I have come up with a take on free will that is probably not original in the sense of being totally new, but which I have arrived at on my own. To discuss it coherently will require a bit of preparatory material; see what you think.
YOU ARE WHAT YOU WANT I made the mistake of typing that in a chat discussion once, to be answered with, "Then I'm Salma Hayek". Hmph. Philistine.
To explain what I mean by YAWYW, let me point out that there is a distinction made in our culture between "Wants" and "Needs", and that, in the popular view, "Needs" are more pressing, more primal, than mere "Wants". "I want to go out for ice cream, but I need to finish this assignment." "I want to buy a Mercedes, but I need the money to feed my family." Do what you need to do first, then, if you have the time, you can do what you want to do. But is this hierarchy valid? I say it is exactly backwards.
Ask someone why they need something, and the answer will be, "I need it to [obtain something that I want]." We are all subject to a wide range of stimuli, and at some level, we decide which ones are the most important, and respond to them, leaving others unattended to. It is merely a wistful childish wish to be able to have everything that leads to the "I want to... but I can't, because I need to..." formula. In reality, you want to finish your assignment more than you want to go out for ice cream; you want to feed your family more than you want to buy that Mercedes. Otherwise, you would be eating ice cream in your new car. Wants are primal; needs are ALWAYS conditional.
So this is what I mean by "You Are What You Want." At the most basic level, it is your desires that motivate you, and nothing else. To change what you want is, in a real sense, to change who you are. In order to change who you are, you must change what you want. The two things are identical. (This is what makes breaking addictive behavior so challenging; the addict must become a different person.)
I started thinking about all this when someone who felt (not without some justification) that I had betrayed and offended him asked me if I knew the meaning of sacrifice. I thought about it for several minutes and came to the conclusion that a sacrifice is just the act of relinquishing something that you want very much for something else that you want even more. So someone "making a sacrifice" ought not to feel put upon, except by the fact that some things are mutually exclusive.
NOBODY EVER DID ANYTHING THEY DIDN'T WANT TO DO This statement is usually met by howls of indignation, but I'll stand by it. Consider: every time you make a choice, you look at all the options that you can see, and you choose the best one. Every time. Now the definition of "the best one" is a highly idiosyncratic one. Two people faced with identical options will often choose differently. The same person encountering the same choice at a different time may very well choose differently than the previous time. None of the options that are percieved may be appealing; on a scale from 1 to 10, with 1 being "Revoltingly Disgusting/Excruciatingly Painful" and 10 being "Blissfully Ecstatic/Hugely Profitable", all the options you can see may cluster beween 1 and 1.5, but you will still choose the one closest to 10. That is the one you want. This is purely subjective, of course. The only options that count are the ones the chooser is aware of. That an observer may see another option the chooser would choose if aware of it is completely irrelevant if the chooser is not aware of it.
FREE WILL? Oh, yes, I did mention this a while ago, didn't I?

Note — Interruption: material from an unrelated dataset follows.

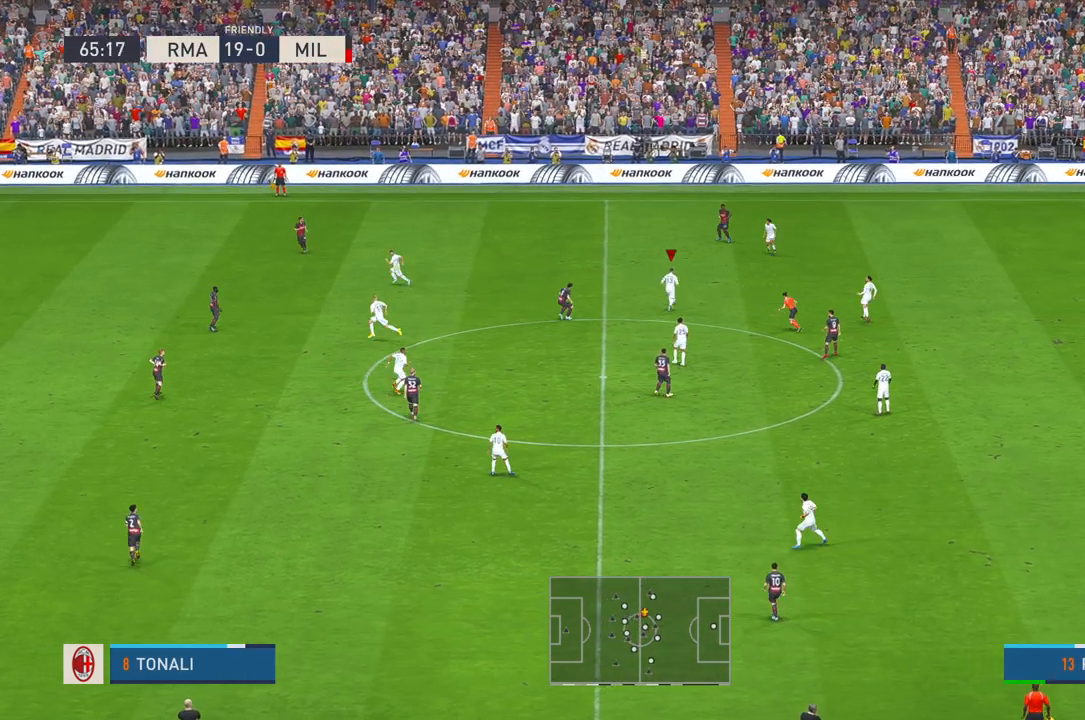
{"dt_ms": 500, "buttons": ["R2"], "left_stick": "center", "right_stick": "center", "events": [[433, "left_stick", "center"]]}
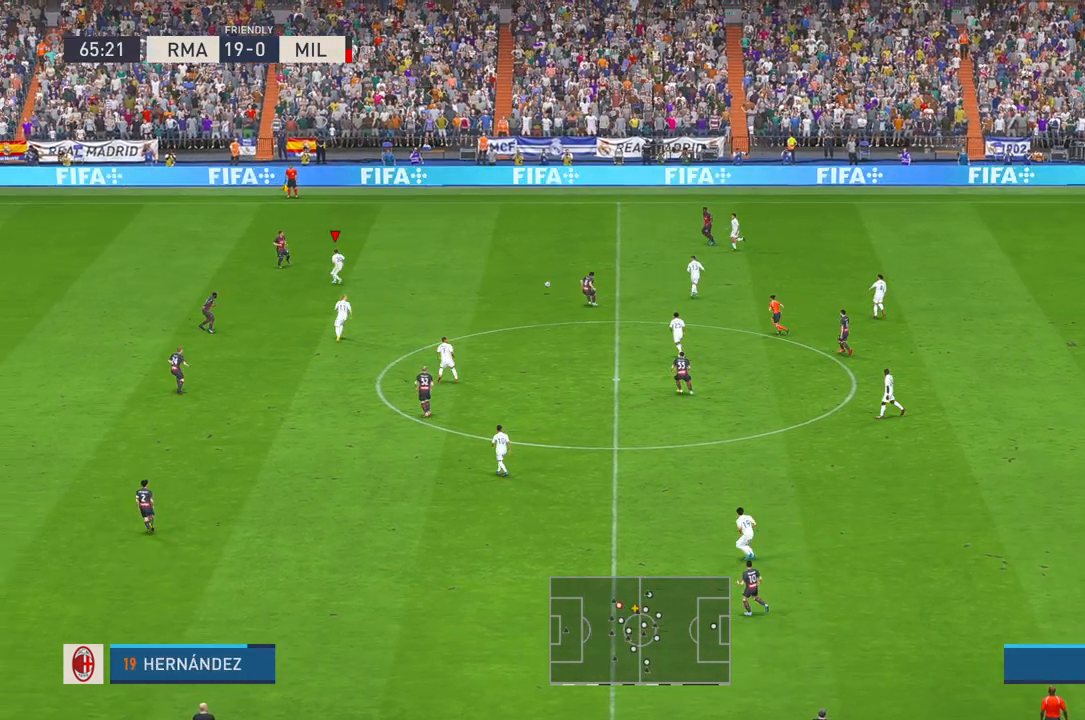
{"dt_ms": 500, "buttons": ["R2"], "left_stick": "down", "right_stick": "center", "events": [[83, "left_stick", "down"], [317, "A", "down"], [450, "A", "up"]]}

I do believe in free will, for the entirely subjective reason that to believe otherwise is repugnant. But it occurred to me that if we always choose the best option that we are aware of, isn't that in some way deterministic? I mean, is it possible to choose an option that is not "the best thing I can think of, at the time, under the circumstances"? I don't think it is, because if I were to make a less than optimum choice, it would be to prove that I can, which would then be the thing that I want, which would make it the best choice...
To state it bluntly then, I believe that, in a world with only one conscious being, that being's life would be completely deterministic. Every choice could be plotted out in advance, if some non-interfering observer could be privy to the being's mental states.
BIOLOGY TO THE RESCUE! Fortunately, we live in a world of billions of conscious entities (I say, straight-arming Solipsism into a ditch). I am not a molecular biologist, so perhaps I am wrong or mis-informed, but I believe that sexual reproduction combines genes in a truly random way, creating unique individuals whose lives impinge on other individuals, causing them to see options previously unavailable, constantly changing the external conditions that influence our choice of "the best", and preventing this from being a clockwork world. (whew!)